The Solar Team Eindhoven tends to make its contribution to a clean world and the main focus is to create a solar car which will be ready for the market in the future. One can imagine a world where cars would no longer require fossil fuels, a world where cars tend to be energy positive.

Wednesday, 28 June 2017

Selfies: Selfie-Presentation in Everyday Life

Study – First Significant Experimental Research on Selfie

 
Georgia Institute of Technology researchers have scrutinized through 2.5 million selfie post on Instagram, to comprehend the photographic spectacle better and how people tend to form their personalities online and to determine what types of identity statement people tend to make on taking and sharing selfies. When it comes to Selfies, appearance tends to be almost everything.

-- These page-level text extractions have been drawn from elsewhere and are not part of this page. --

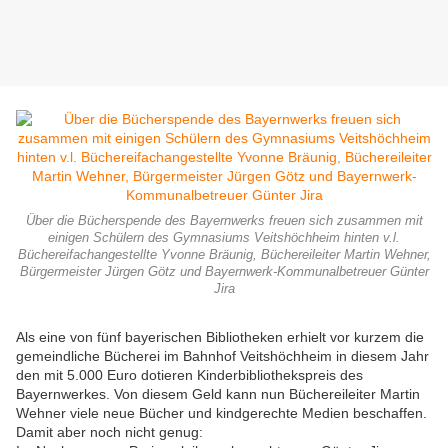
Über die Bücherspende des Bayernwerks freuen sich zusammen mit
einigen Schülern des Gymnasiums Veitshöchheim hinten v.l.
Büchereifachangestellte Yvonne Bräunig, Büchereileiter Martin Wehner,
Bürgermeister Jürgen Götz und Bayernwerk-Kommunalbetreuer Günter
Jira
Als eine von fünf bayerischen Bibliotheken erhielt vor kurzem die
gemeindliche Bücherei im Bahnhof Veitshöchheim in diesem Jahr
den mit 5.000 Euro dotieren Kinderbibliothekspreis des
Bayernwerkes. Von diesem Geld kann nun Büchereileiter Martin
Wehner viele neue Bücher und kindgerechte Medien beschaffen.
Damit aber noch nicht genug:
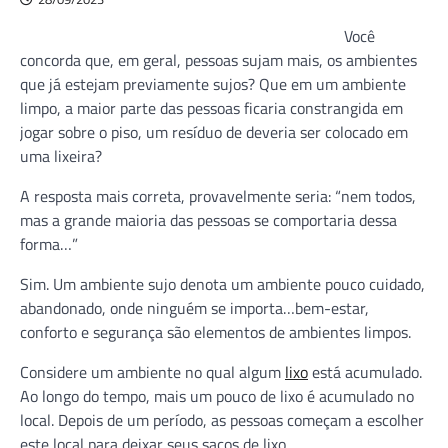
Você
concorda que, em geral, pessoas sujam mais, os ambientes
que já estejam previamente sujos? Que em um ambiente
limpo, a maior parte das pessoas ficaria constrangida em
jogar sobre o piso, um resíduo de deveria ser colocado em
uma lixeira?
A resposta mais correta, provavelmente seria: “nem todos,
mas a grande maioria das pessoas se comportaria dessa
forma…”
Sim. Um ambiente sujo denota um ambiente pouco cuidado,
abandonado, onde ninguém se importa…bem-estar,
conforto e segurança são elementos de ambientes limpos.
Considere um ambiente no qual algum
lixo
está acumulado.
Ao longo do tempo, mais um pouco de lixo é acumulado no
local. Depois de um período, as pessoas começam a escolher
este local para deixar seus sacos de lixo…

Almost 52% of all selfies tend to fall in the category of appearance, with images of people portraying their make-up, clothes, lips etc. Images regarding looks seems to be twice more well-known than the other 14 categories altogether. After the appearance category, social selfies with friends, loved ones as well as pets were most common to 14%.

The ethnicity images at 13%, travel – 7% and health and fitness to 5%. It was observed by the researchers that the prevalence of ethnicity selfies is an indication that people seem to be proud of their background and also found that several selfies were solo picture instead of taken with a group. The data had been collected in the summer of 2015.the Georgia Tech team are of the belief that the study is the first significant experimental research on selfies.
 

Selfie – An Identity Performance

 
Generally, on Instagram, an overpowering 57% of selfies had been posted by 18-35 year old multitude which according to the researchers is not too surprising taking into account the demographic of the social media platform.

Selfies posted by the under-18 age group was about 30% while the older group of 35+ shared them less often around 13%. Appearance on the other hand was most popular among the crowd of all age groups. Julia Deeb-Swihart, lead author stated that selfies are an identity performance which means that users tend to carefully craft the way they may tend to appear online, which is an extension of that.

 Deep-Swihart had stated that `just like on other social media channels, people are inclined to project an identity promoting their wealth, health together with physical attractiveness, with selfies we decide how to present ourselves to the audience and the audiences tends to decide how it identifies you.

 

Type of Blending of Online/Offline Selves


  This work is stuck in the theory offered by Erving Goffman in `The Presentation of Self in Everyday Life’. The attires we tend to choose to wear together with the social roles we are inclined to play, are all intended to control the version of ourselves we prefer our peers to view.

Deeb-Swihart had commented that `selfies are a type of blending of our online and offline selves and is a way to prove what is true in your life or at least what one would want people to believe is true’. The data had been accumulated by the researchers by searching for `#selfie’, then utilised computer vision to confirm that the pictures really included faces.

 Almost half of them did not seem to have and they found plenty of spam with blank images or text. The accounts had been utilising the hashtag in order to show up in additional searches for the purpose of obtaining more followers.